Hacked Law Firm Informs Clients Like Lady Gaga and Bruce Springsteen of Data Breach

Cybercrime - Hack - Ransomware
Michael Weber/imageBROKER/Shutterstock

Major media and entertainment law firm Grubman Shire Meiselas & Sacks said that after its internal data systems were hacked — and a vast trove of information on its clients was stolen — it has informed its roster of A-list clients of the breach.

“We can confirm that we’ve been victimized by a cyberattack,” the New York-based firm said in a statement to Variety. “We have notified our clients and our staff. We have hired the world’s experts who specialize in this area, and we are working around the clock to address these matters.”
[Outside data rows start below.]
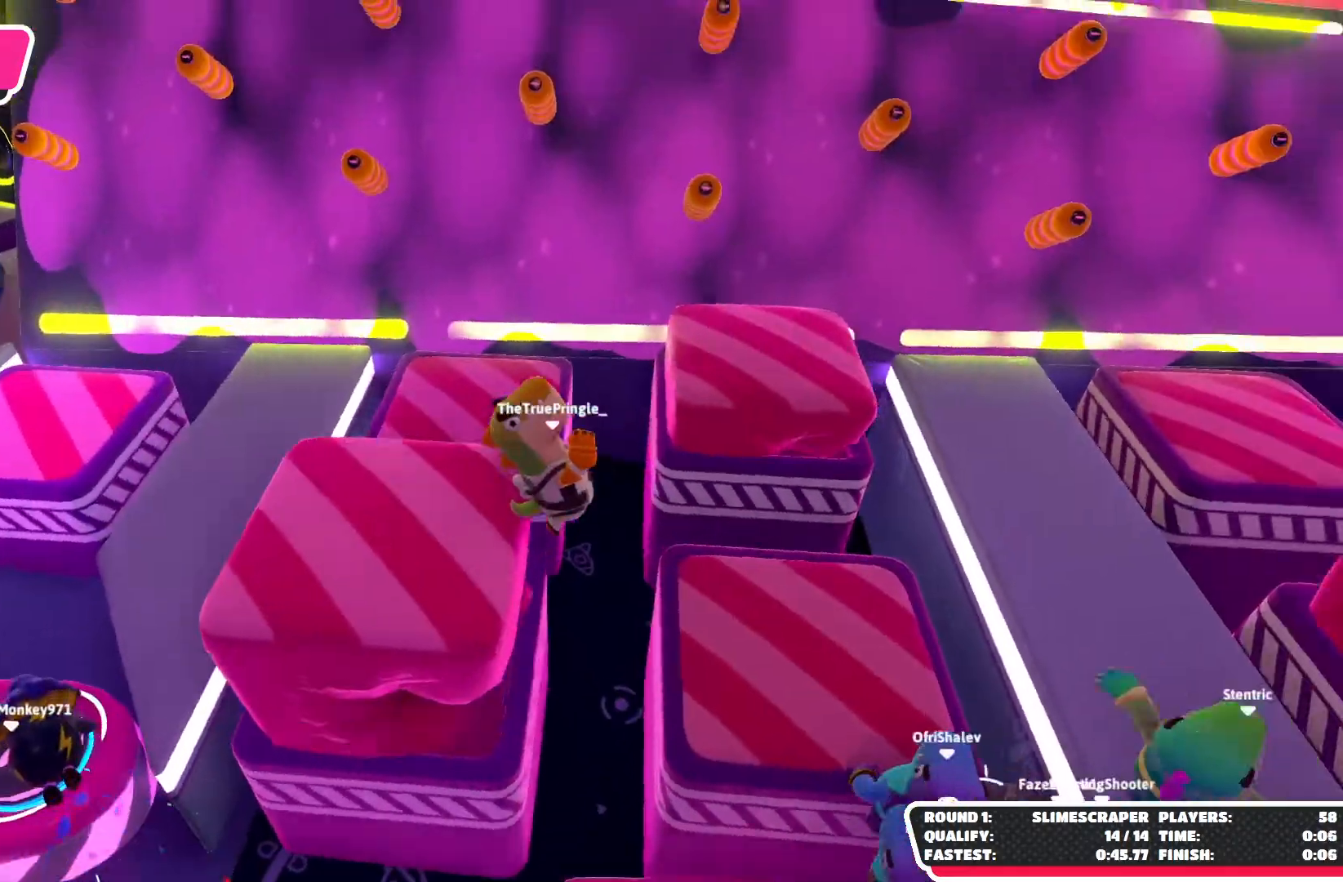
{"buttons": [], "left_stick": "right", "right_stick": "right", "events": [[67, "L3", "down"], [100, "A", "up"], [300, "L3", "up"], [333, "right_stick", "right"]]}
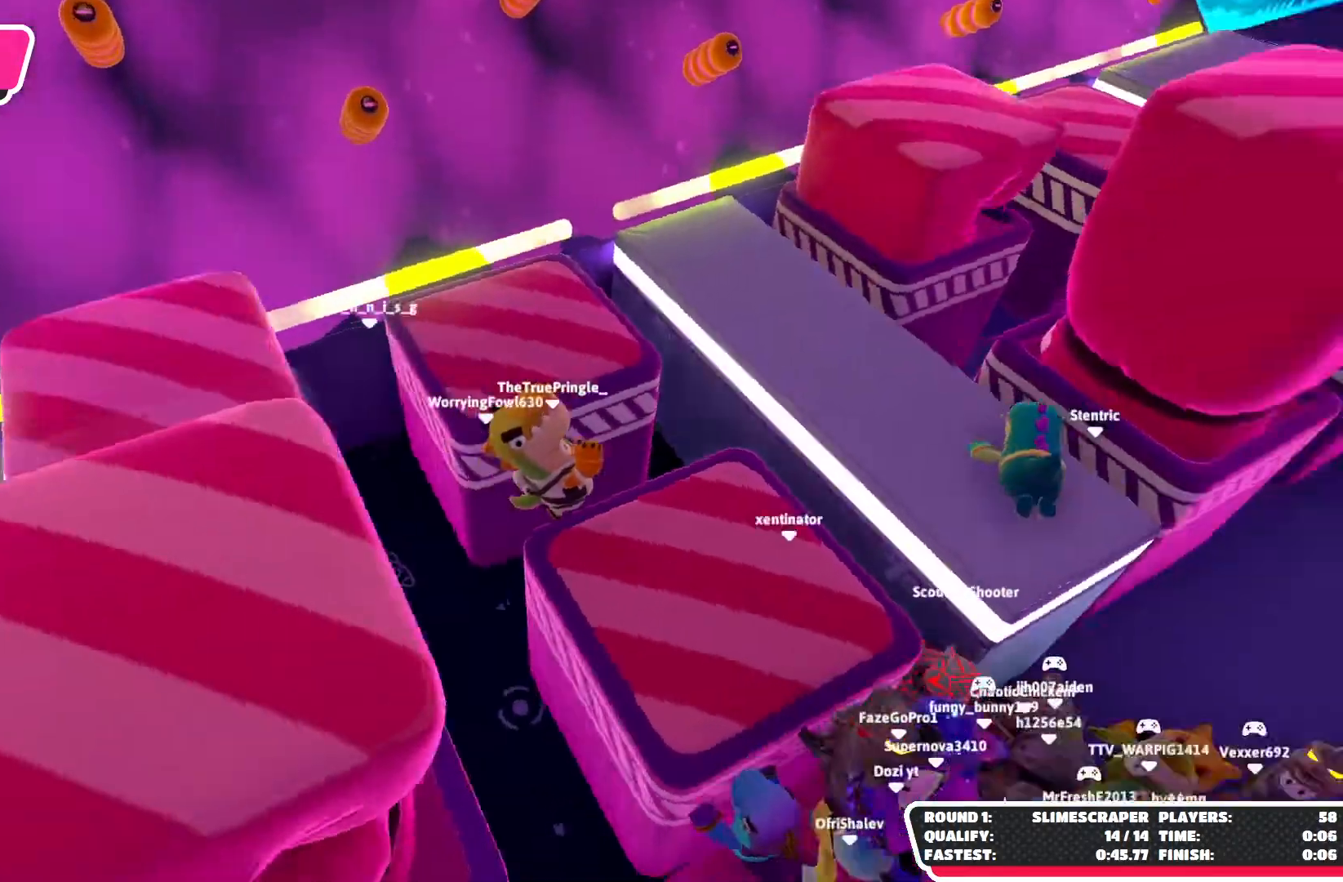
{"buttons": [], "left_stick": "right", "right_stick": "right", "events": []}
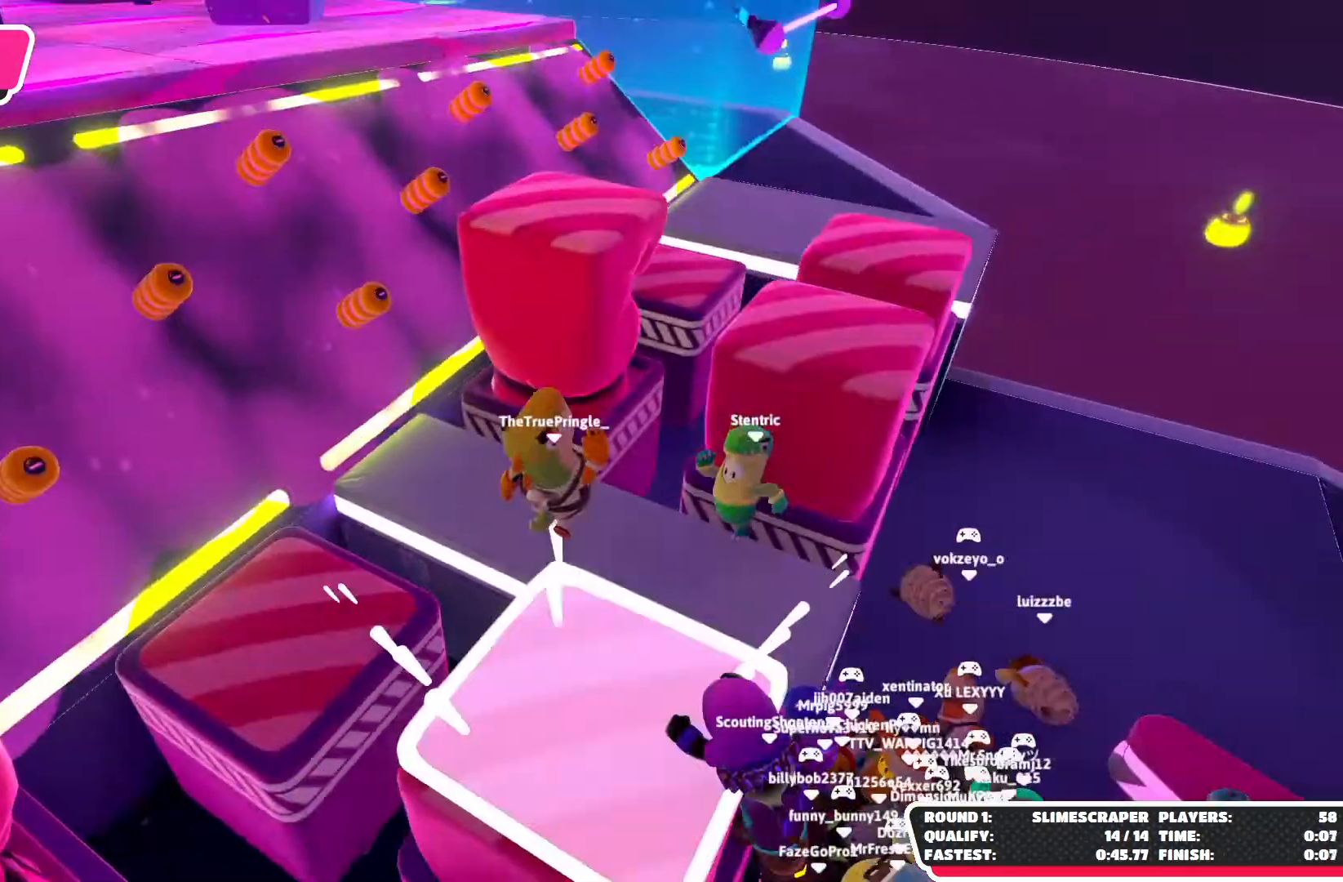
{"buttons": [], "left_stick": "up-left", "right_stick": "center", "events": [[200, "right_stick", "center"], [267, "left_stick", "up-left"]]}
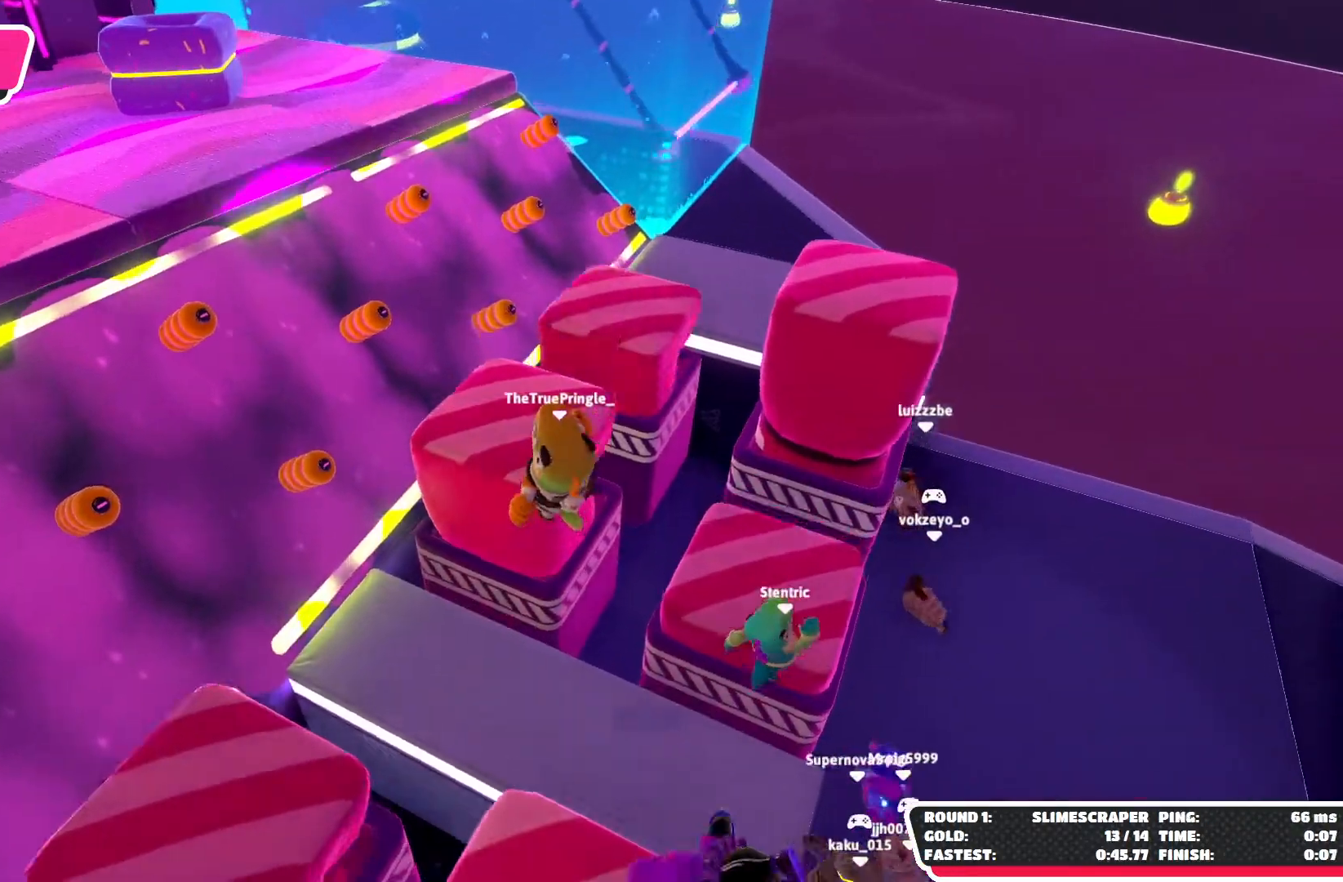
{"buttons": [], "left_stick": "down-left", "right_stick": "center", "events": [[233, "X", "down"], [333, "left_stick", "left"], [400, "X", "up"], [433, "left_stick", "down-left"]]}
News of the hack surfaced last week, after a hacker group claimed it infiltrated the Grubman Shire Meiselas & Sacks network and stole a whopping 756 gigabytes of documents on multiple music and entertainment figures. Those include clients past and present, among them: Lady Gaga, Madonna, Nicki Minaj, Bruce Springsteen, Mary J. Blige, Ella Mai, Christina Aguilera, Mariah Carey, Cam Newton, Bette Midler, Jessica Simpson, Priyanka Chopra, Idina Menzel and Run DMC, the hackers claimed.

The data stolen by the hackers allegedly includes contracts, nondisclosure agreements, phone numbers and email addresses, and private correspondence, the group claimed in a post on a dark web forum, according to cybersecurity firm Emsisoft. The group behind the attack didn’t release all the data they had supposedly purloined. To show the hack was real, they released an excerpt from a contract for Madonna’s 2019-20 “Madame X” tour with Live Nation.

It’s evidently a ransomware attack, in which cybercriminals use the threat of releasing the stolen data as leverage to extort payment. It is not known what demands the hackers have made in connection with the theft of Grubman Shire Meiselas & Sacks data.

The attack on the law firm — whose clients span music artists, actors and TV personalities, sports stars, and media and entertainment companies — was carried out by a group called “REvil,” also known as “Sodinokibi,” according to Emsisoft. The group has previously targeted companies and organizations including Travelex, the U.K.-based currency-exchange company, which paid $2.3 million in bitcoin to hackers after a ransomware attack, the Wall Street Journal reported.

Shirley Halperin contributed to this report.